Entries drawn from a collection

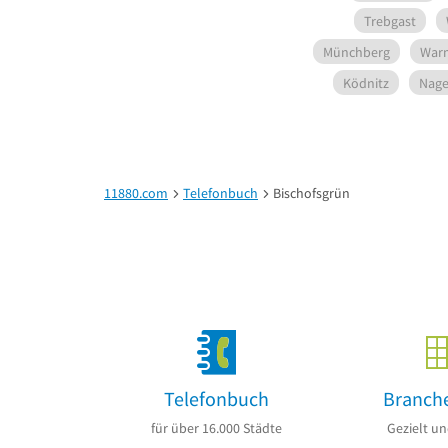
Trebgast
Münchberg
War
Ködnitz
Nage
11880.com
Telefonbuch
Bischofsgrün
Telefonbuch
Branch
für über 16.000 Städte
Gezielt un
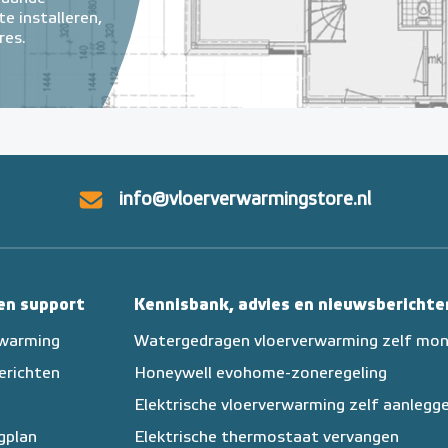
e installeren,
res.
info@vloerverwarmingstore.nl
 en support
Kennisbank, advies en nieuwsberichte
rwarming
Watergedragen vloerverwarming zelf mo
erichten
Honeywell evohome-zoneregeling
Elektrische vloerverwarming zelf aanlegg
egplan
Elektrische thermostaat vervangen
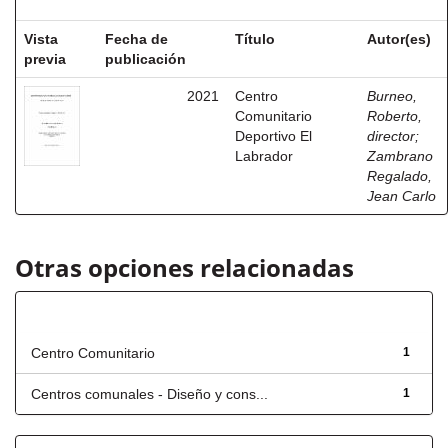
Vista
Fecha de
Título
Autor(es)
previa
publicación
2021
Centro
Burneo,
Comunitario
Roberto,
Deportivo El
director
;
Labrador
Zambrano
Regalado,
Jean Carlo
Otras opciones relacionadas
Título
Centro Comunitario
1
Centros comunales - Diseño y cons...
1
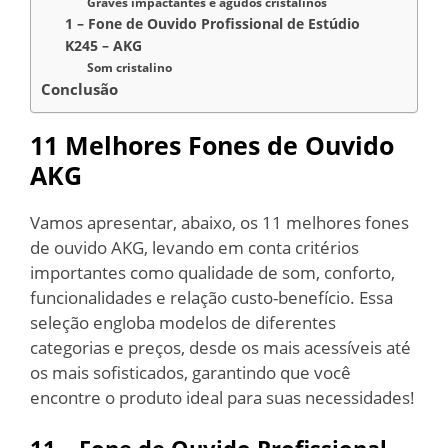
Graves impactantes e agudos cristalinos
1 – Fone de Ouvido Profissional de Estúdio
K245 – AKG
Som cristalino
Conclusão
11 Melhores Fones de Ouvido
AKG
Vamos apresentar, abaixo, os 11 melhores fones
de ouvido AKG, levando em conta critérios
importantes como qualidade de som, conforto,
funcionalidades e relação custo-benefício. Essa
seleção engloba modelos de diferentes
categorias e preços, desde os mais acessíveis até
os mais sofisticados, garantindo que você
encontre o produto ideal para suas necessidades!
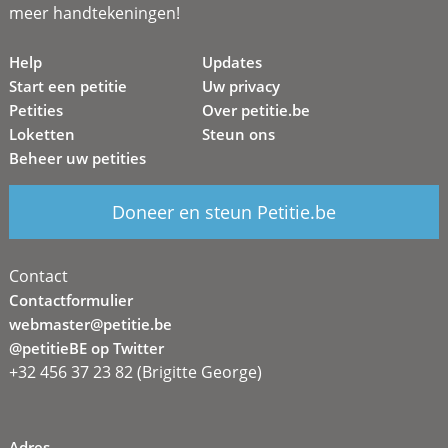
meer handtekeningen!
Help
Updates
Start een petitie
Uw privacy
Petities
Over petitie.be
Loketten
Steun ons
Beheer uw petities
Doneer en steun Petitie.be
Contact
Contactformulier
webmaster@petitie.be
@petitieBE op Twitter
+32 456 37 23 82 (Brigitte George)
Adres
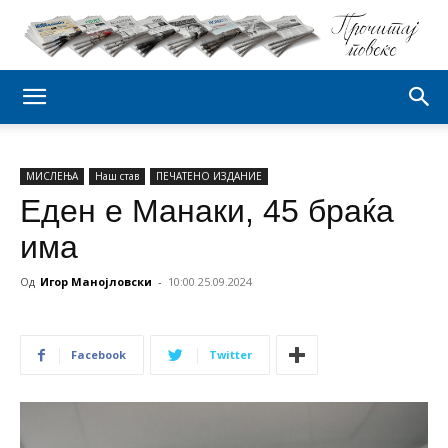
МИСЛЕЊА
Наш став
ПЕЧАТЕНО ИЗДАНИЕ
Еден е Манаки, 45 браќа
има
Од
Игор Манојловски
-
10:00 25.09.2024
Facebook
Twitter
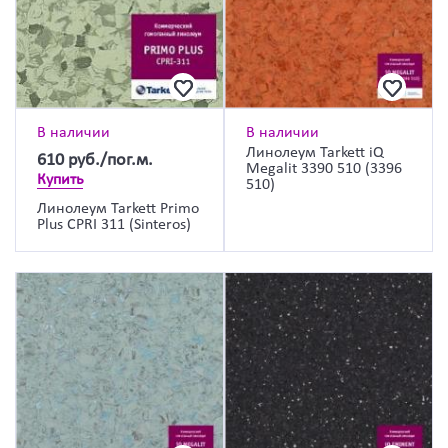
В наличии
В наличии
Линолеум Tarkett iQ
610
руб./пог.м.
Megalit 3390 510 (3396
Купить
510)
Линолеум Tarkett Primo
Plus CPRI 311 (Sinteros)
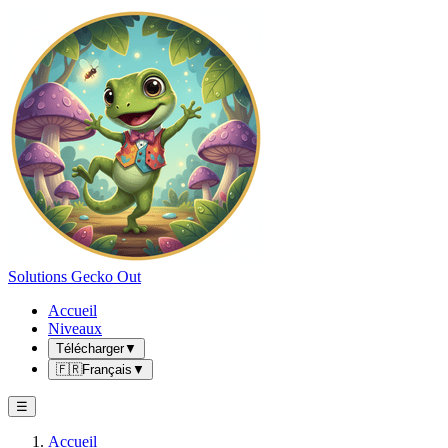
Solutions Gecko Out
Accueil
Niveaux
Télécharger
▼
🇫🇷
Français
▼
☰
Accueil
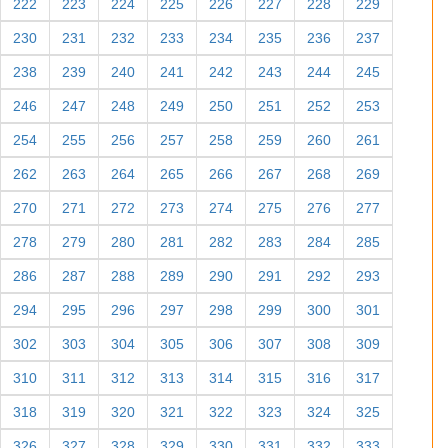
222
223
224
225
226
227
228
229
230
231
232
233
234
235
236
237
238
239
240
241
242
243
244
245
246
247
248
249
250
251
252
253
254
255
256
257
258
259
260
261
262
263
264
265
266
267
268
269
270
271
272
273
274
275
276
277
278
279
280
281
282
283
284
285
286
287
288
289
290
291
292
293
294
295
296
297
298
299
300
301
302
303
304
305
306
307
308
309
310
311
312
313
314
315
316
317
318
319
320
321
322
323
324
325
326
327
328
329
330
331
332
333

#### [WHAT IS NEEDED]
Duplicate every line of text in the data above without altering a single character. Leave the pictures out of your answer.

#### [RESULT OF THIS TASK]
Trebgast
Münchberg
War
Ködnitz
Nage
11880.com
Telefonbuch
Bischofsgrün
Telefonbuch
Branch
für über 16.000 Städte
Gezielt un
e installeren,
res.
info@vloerverwarmingstore.nl
 en support
Kennisbank, advies en nieuwsberichte
rwarming
Watergedragen vloerverwarming zelf mo
erichten
Honeywell evohome-zoneregeling
Elektrische vloerverwarming zelf aanlegg
egplan
Elektrische thermostaat vervangen
Vista
Fecha de
Título
Autor(es)
previa
publicación
2021
Centro
Burneo,
Comunitario
Roberto,
Deportivo El
director
;
Labrador
Zambrano
Regalado,
Jean Carlo
Otras opciones relacionadas
Título
Centro Comunitario
1
Centros comunales - Diseño y cons...
1
Graves impactantes e agudos cristalinos
1 – Fone de Ouvido Profissional de Estúdio
K245 – AKG
Som cristalino
Conclusão
11 Melhores Fones de Ouvido
AKG
Vamos apresentar, abaixo, os 11 melhores fones
de ouvido AKG, levando em conta critérios
importantes como qualidade de som, conforto,
funcionalidades e relação custo-benefício. Essa
seleção engloba modelos de diferentes
categorias e preços, desde os mais acessíveis até
os mais sofisticados, garantindo que você
encontre o produto ideal para suas necessidades!
meer handtekeningen!
Help
Updates
Start een petitie
Uw privacy
Petities
Over petitie.be
Loketten
Steun ons
Beheer uw petities
Doneer en steun Petitie.be
Contact
Contactformulier
webmaster@petitie.be
@petitieBE op Twitter
+32 456 37 23 82 (Brigitte George)
Adres
МИСЛЕЊА
Наш став
ПЕЧАТЕНО ИЗДАНИЕ
Еден е Манаки, 45 браќа
има
Од
Игор Манојловски
-
10:00 25.09.2024
Facebook
Twitter
В наличии
В наличии
Линолеум Tarkett iQ
610
руб./пог.м.
Megalit 3390 510 (3396
Купить
510)
Линолеум Tarkett Primo
Plus CPRI 311 (Sinteros)
Solutions Gecko Out
Accueil
Niveaux
Télécharger
▼
🇫🇷
Français
▼
☰
Accueil
222
223
224
225
226
227
228
229
230
231
232
233
234
235
236
237
238
239
240
241
242
243
244
245
246
247
248
249
250
251
252
253
254
255
256
257
258
259
260
261
262
263
264
265
266
267
268
269
270
271
272
273
274
275
276
277
278
279
280
281
282
283
284
285
286
287
288
289
290
291
292
293
294
295
296
297
298
299
300
301
302
303
304
305
306
307
308
309
310
311
312
313
314
315
316
317
318
319
320
321
322
323
324
325
326
327
328
329
330
331
332
333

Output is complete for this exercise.